Precision Teaching Method
The method prescribes five steps. First, teachers define a learning objective, which he called a pinpoint because it precisely pinpoints a skill, fact, concept, or principle to learn. Second, they arrange materials and procedures for learning and practicing the pinpoint. Precision teachers who are teaching a group of students usually provide instruction on a skill and then give students worksheets, flashcards, or some other arrangement to practice that skill. Precision teachers who are tutoring individual students often begin immediately with timed practice, guiding the student's performance with “tips and quips” and cheerleading. Third, teachers and students time the student's performance and count its frequency. The timing may be as short as 10 seconds or as long as 15 minutes or more. Students increase their frequencies by repeatedly practicing a skill in a series of short timings, often 1 minute in length, over successive days. Students in classroom settings often work in pairs, with one student monitoring the other's performance and giving feedback as they take turns practicing. A fluency aim is set for each skill, specifying the frequency of tasks that should be completed in the timing period. Fourth, students and teachers chart the student's performance on the standard celeration chart. They then compare their frequency to the fluency aim and keep practicing until they reach it. Depending on the skill, they could reach fluency in 1 day, several days, weeks, or even months.
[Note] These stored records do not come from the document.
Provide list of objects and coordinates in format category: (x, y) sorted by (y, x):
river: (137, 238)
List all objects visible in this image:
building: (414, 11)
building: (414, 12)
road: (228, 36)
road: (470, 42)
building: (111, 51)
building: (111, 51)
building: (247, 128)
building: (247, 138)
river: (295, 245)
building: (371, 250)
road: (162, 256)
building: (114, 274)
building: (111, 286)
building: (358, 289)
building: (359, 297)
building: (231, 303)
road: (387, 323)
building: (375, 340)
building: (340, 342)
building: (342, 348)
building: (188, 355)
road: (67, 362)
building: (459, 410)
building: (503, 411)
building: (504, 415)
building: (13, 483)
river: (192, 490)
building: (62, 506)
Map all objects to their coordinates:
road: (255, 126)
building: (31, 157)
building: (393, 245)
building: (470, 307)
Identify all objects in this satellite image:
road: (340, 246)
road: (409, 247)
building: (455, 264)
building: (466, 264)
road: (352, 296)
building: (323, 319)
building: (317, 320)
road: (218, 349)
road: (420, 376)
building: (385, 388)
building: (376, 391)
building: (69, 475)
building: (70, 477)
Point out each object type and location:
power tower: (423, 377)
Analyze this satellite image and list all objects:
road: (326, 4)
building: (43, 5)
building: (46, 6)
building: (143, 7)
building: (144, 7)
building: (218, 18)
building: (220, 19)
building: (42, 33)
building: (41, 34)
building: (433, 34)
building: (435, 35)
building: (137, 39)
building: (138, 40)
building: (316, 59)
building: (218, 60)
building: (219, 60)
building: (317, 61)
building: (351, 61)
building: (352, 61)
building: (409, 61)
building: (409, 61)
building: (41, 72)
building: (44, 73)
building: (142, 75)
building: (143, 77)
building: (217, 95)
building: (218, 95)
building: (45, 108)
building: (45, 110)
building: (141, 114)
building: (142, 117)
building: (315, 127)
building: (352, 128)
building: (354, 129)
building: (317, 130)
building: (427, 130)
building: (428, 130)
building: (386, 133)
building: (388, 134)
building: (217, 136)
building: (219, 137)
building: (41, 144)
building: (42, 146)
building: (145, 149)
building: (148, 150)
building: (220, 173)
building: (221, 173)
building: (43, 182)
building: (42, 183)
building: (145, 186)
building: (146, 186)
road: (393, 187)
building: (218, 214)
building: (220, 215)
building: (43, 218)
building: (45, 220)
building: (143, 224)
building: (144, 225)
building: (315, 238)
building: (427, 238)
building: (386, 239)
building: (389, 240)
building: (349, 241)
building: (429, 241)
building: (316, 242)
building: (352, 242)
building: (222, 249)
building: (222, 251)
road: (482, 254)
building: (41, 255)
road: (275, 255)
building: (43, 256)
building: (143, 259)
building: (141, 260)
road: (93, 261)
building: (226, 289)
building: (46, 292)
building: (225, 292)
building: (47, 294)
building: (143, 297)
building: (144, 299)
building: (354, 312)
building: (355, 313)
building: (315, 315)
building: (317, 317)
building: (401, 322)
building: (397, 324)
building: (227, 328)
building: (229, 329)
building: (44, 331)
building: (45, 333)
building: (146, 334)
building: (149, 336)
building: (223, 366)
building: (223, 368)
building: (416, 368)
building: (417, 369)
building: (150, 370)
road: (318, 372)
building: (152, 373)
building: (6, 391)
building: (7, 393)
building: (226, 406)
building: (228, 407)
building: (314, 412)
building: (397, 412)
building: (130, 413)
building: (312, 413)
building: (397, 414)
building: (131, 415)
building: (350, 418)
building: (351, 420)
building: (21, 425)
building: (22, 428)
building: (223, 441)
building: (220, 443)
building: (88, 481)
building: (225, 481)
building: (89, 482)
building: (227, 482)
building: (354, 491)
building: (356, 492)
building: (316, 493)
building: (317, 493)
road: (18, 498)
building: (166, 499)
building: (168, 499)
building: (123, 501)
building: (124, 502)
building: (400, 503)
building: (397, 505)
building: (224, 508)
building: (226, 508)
Fifth, students and teachers review trends of performance on the chart and make decisions about possible interventions to improve performance. Some precision teachers set minimum celeration aims to help ensure that students achieve fluency aims in a timely manner. Peers coach and cheerlead each other to do better on each successive timing. Lindsley developed a motto for the method: “Pinpoint, record and chart, change, try try again.”
Features
Performance Measurement
Several features of precision teaching are noteworthy. First, the focus is on measuring performance. Lindsley was confident that if teachers keep precise track of how their students are learning, they will figure out what to do to improve performance. Thus, precision teaching is not directly a teaching method; rather, teaching methods derive from the precise measurement of learning.